#### [INSTRUCTIONS TO FOLLOW]
Retype the data word for word, starting with the line that contains "collection date as typed: 11 Jan 1995" and running through the last line of the data, both ends included.

#### [SOURCE RECORDS]

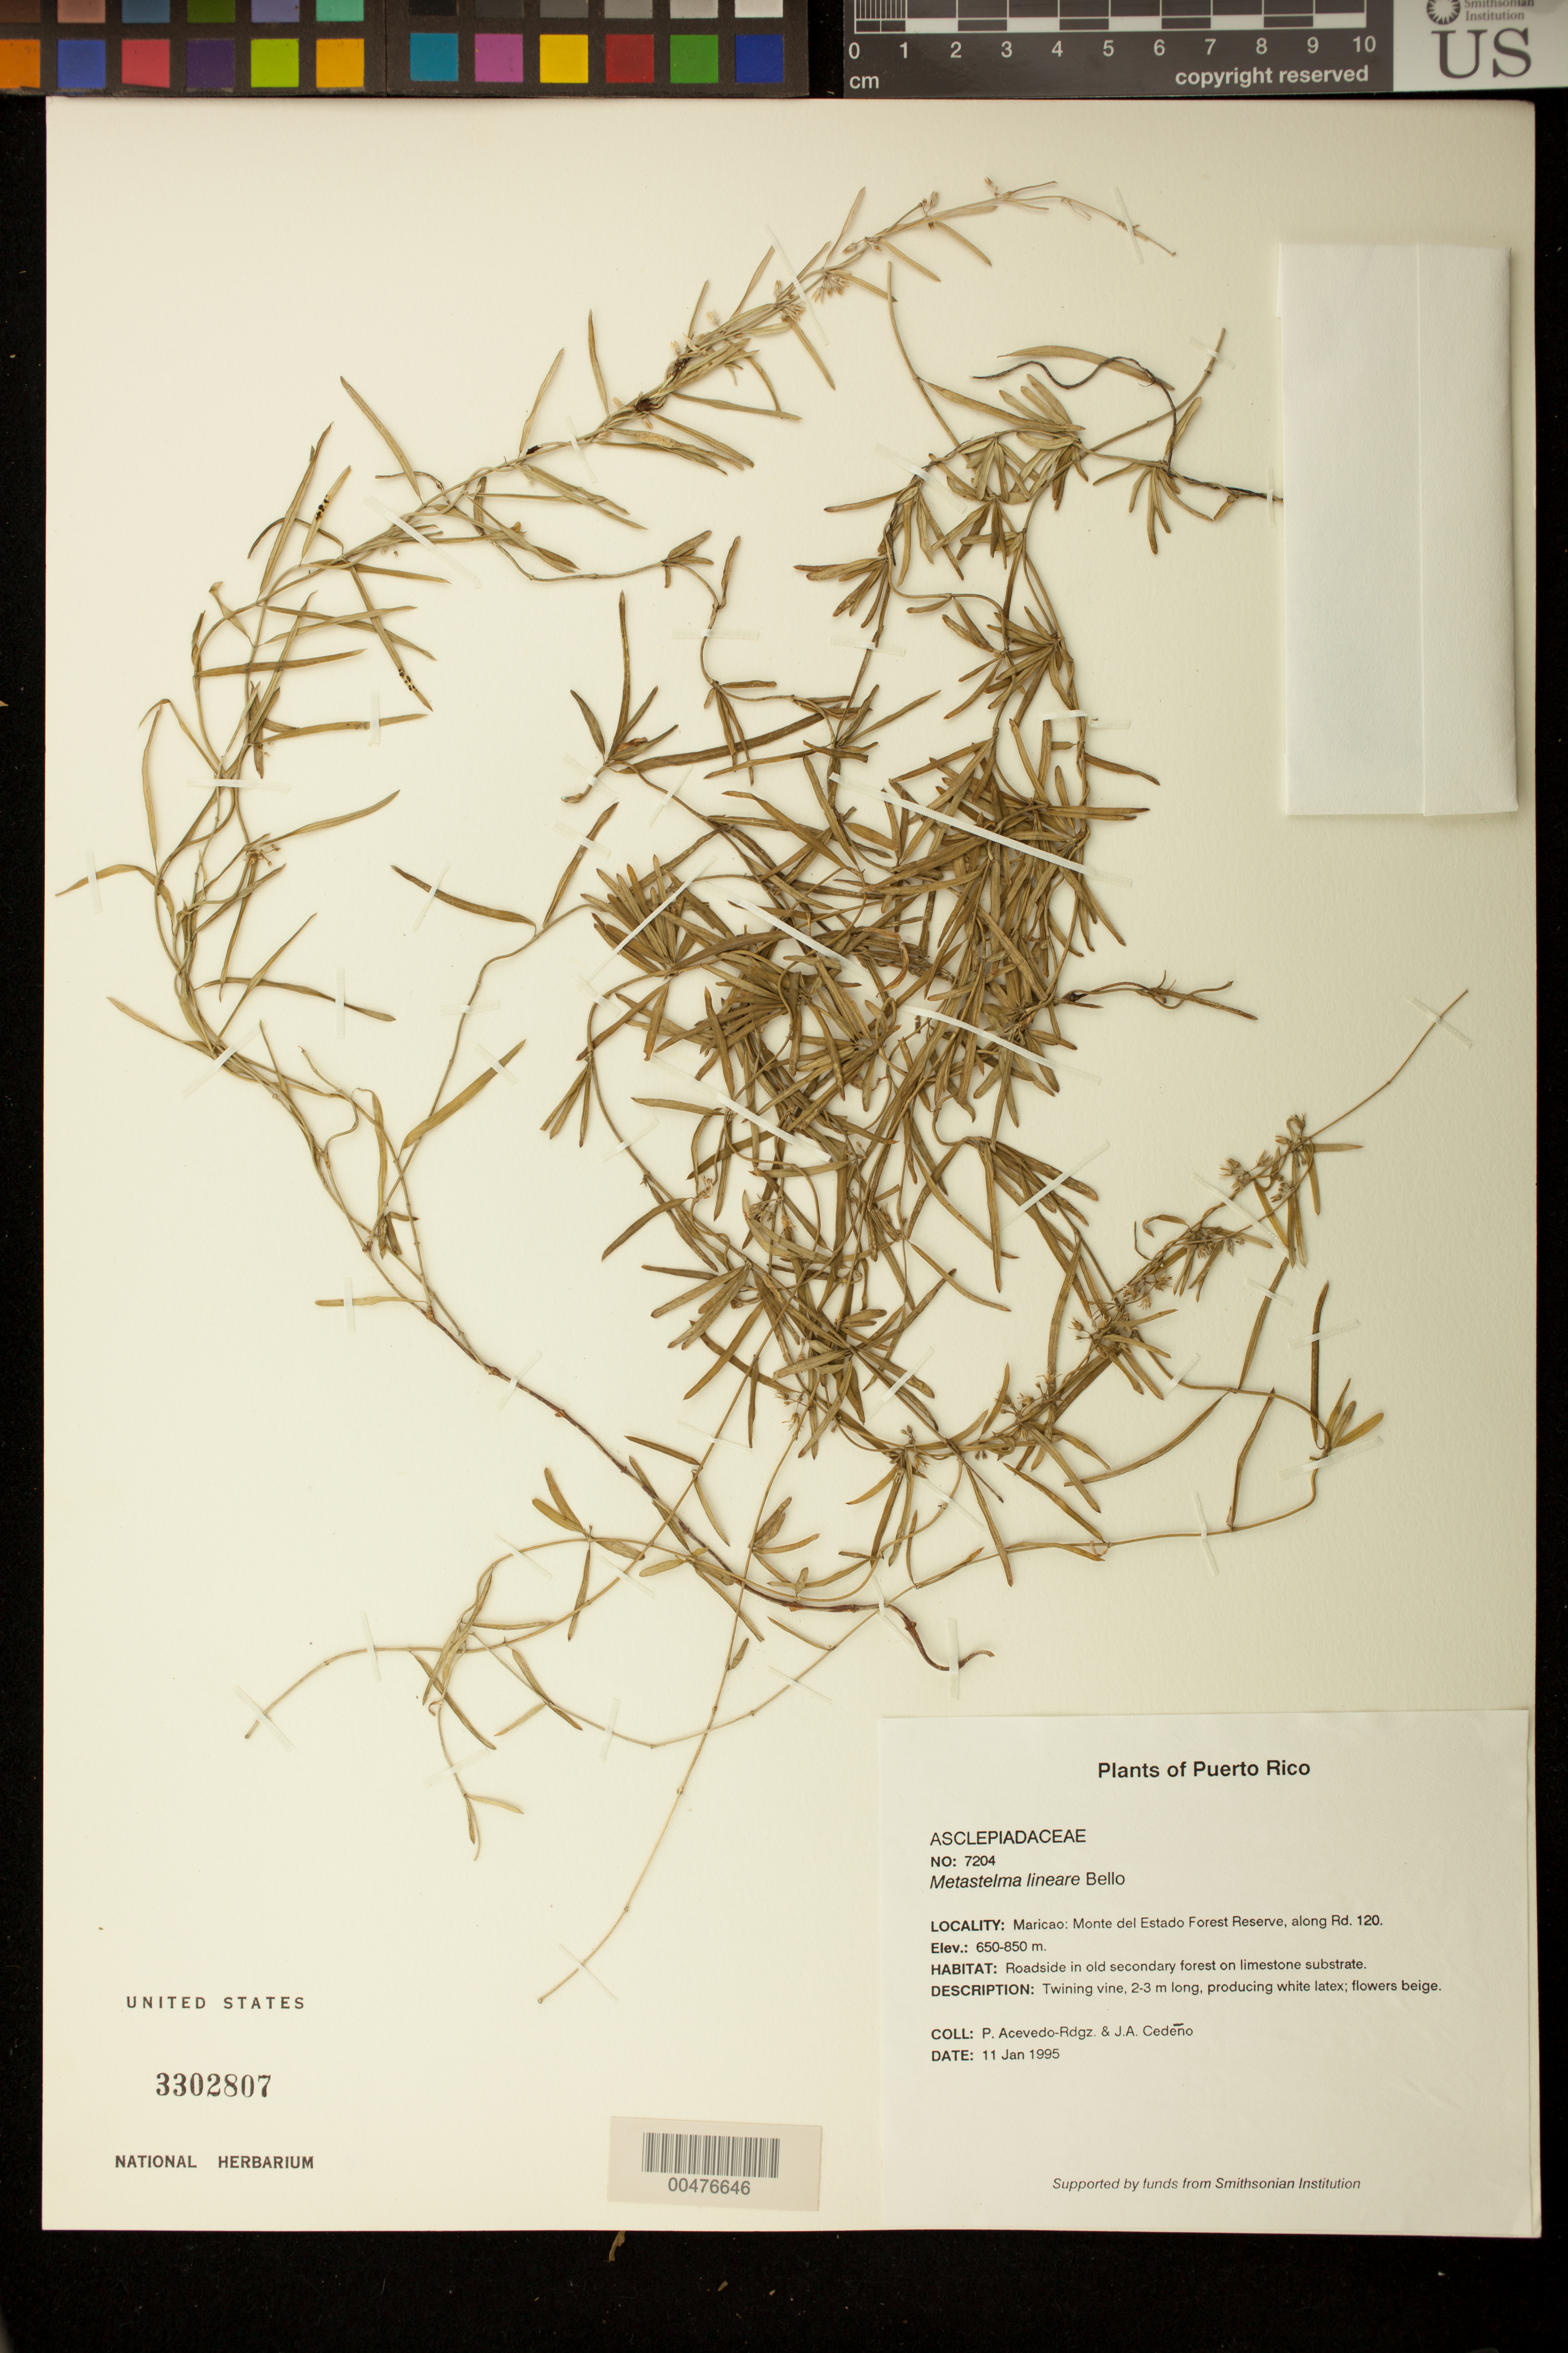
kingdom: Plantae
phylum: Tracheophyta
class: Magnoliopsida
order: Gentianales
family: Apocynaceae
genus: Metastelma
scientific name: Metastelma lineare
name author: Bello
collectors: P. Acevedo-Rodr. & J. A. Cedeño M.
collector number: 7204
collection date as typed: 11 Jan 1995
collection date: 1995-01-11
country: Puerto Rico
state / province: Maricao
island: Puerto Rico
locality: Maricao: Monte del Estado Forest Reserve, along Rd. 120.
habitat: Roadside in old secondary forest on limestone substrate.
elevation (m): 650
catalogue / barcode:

#### [SOLUTION FOR THIS EXERCISE]
collection date as typed: 11 Jan 1995
collection date: 1995-01-11
country: Puerto Rico
state / province: Maricao
island: Puerto Rico
locality: Maricao: Monte del Estado Forest Reserve, along Rd. 120.
habitat: Roadside in old secondary forest on limestone substrate.
elevation (m): 650
catalogue / barcode:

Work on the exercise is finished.